**To be done**
Please convert the items below, from the line with "scientific name: Xyris brevifolia" up to and including the line with "order: Malpighiales", into a two-column CSV with the headers field and value. Give one row per item, put each item and its answer in its own quoted field, and replace any line breaks with spaces.

----- Records supplied -----

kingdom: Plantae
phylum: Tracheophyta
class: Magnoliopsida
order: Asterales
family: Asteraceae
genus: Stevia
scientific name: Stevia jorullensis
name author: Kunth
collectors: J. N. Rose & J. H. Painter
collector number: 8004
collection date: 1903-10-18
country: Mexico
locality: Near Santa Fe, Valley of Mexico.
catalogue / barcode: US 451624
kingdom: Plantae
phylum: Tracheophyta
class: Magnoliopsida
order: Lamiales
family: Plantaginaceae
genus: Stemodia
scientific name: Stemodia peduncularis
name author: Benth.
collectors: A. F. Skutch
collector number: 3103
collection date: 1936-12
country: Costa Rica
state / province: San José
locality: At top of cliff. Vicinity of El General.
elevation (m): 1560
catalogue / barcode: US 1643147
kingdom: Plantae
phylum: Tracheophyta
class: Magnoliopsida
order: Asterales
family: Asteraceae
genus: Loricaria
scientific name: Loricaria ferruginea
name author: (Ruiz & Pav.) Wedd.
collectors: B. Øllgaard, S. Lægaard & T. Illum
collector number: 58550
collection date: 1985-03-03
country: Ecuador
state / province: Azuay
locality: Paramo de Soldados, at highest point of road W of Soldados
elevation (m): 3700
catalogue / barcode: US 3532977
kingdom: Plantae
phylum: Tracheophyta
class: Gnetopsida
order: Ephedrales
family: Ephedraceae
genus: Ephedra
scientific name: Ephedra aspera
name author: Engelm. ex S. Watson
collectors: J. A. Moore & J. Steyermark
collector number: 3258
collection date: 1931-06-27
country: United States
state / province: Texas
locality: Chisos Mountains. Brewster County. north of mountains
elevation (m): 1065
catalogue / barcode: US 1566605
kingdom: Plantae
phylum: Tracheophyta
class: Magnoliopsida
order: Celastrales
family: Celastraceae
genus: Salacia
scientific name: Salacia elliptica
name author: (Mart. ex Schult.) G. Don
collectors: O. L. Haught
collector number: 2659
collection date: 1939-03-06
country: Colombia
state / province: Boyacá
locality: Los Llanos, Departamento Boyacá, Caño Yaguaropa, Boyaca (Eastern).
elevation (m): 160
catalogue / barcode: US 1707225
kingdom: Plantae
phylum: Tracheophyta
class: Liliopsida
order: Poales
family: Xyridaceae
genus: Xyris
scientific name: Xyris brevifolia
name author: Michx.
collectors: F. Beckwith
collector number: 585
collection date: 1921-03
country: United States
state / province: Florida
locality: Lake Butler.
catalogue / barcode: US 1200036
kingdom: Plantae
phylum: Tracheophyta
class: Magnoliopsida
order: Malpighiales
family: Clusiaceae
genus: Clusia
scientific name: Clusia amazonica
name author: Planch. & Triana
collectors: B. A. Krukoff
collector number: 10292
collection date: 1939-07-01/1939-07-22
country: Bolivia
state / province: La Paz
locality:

-----

**Task output**
field,value
"scientific name:","Xyris brevifolia"
"name author:","Michx."
"collectors:","F. Beckwith"
"collector number:","585"
"collection date:","1921-03"
"country:","United States"
"state / province:","Florida"
"locality:","Lake Butler."
"catalogue / barcode:","US 1200036"
"kingdom:","Plantae"
"phylum:","Tracheophyta"
"class:","Magnoliopsida"
"order:","Malpighiales"